Problem requirements: Lay out as a Markdown table, with the columns Row and Line, the lines from the first one through the line that contains "Observed time: 6.59", both ends included. Give each line its row number and leave out blank lines.

The records:
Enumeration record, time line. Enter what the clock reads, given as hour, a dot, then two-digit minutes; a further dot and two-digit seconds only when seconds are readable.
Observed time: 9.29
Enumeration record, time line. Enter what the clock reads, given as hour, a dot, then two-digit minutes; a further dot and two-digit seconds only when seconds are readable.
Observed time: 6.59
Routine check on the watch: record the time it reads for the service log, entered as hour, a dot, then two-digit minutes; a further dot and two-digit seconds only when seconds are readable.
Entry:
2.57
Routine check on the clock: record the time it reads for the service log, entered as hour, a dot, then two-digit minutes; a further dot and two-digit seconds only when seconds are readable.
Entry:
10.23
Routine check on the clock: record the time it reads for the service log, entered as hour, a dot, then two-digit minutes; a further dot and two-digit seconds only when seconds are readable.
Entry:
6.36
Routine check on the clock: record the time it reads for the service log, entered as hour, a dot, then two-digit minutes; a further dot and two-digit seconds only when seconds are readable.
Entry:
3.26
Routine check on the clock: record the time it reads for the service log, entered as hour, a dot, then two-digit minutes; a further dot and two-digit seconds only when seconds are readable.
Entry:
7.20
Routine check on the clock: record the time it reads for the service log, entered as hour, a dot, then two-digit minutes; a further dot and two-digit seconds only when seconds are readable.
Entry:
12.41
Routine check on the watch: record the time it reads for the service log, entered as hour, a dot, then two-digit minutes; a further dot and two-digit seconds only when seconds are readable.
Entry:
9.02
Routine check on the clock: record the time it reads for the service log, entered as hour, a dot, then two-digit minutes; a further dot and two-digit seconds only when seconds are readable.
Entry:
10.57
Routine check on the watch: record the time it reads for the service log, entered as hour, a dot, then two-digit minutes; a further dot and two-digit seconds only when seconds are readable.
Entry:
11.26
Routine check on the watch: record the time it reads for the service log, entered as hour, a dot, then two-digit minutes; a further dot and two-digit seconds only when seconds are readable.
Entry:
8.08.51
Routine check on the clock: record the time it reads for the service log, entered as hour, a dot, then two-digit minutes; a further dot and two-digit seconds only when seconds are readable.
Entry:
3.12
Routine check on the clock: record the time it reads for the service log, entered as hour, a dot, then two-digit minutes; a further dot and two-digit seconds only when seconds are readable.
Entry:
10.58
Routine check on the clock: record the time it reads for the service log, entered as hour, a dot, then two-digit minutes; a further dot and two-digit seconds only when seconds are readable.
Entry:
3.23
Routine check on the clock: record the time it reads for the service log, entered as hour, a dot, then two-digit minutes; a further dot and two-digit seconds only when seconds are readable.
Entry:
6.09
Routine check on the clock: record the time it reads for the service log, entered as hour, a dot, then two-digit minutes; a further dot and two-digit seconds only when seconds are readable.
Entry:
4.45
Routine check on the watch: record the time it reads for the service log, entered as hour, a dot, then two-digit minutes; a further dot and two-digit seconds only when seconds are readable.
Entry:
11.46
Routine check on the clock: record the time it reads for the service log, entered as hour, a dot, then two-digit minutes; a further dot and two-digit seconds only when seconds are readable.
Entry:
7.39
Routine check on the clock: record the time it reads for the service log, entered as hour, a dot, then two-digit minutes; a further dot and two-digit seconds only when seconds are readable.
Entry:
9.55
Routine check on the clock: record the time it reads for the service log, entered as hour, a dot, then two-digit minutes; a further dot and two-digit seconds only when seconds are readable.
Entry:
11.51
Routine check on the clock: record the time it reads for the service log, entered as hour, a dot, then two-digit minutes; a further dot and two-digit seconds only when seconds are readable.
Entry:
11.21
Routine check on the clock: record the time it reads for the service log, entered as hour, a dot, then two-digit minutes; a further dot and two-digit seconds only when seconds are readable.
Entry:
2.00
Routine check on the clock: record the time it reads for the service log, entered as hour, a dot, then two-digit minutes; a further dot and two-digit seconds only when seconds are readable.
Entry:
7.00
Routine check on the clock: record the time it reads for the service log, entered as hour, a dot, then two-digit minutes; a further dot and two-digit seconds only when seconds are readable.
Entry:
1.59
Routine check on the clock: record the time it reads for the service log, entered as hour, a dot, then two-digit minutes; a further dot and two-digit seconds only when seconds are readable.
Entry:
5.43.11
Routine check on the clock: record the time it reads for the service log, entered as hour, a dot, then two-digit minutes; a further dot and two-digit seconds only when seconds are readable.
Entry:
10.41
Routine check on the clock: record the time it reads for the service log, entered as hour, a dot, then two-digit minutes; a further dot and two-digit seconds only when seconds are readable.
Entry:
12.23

Exercise output:
| Row | Line |
|---|---|
| 1 | Enumeration record, time line. Enter what the clock reads, given as hour, a dot, then two-digit minutes; a further dot and two-digit seconds only when seconds are readable. |
| 2 | Observed time: 9.29 |
| 3 | Enumeration record, time line. Enter what the clock reads, given as hour, a dot, then two-digit minutes; a further dot and two-digit seconds only when seconds are readable. |
| 4 | Observed time: 6.59 |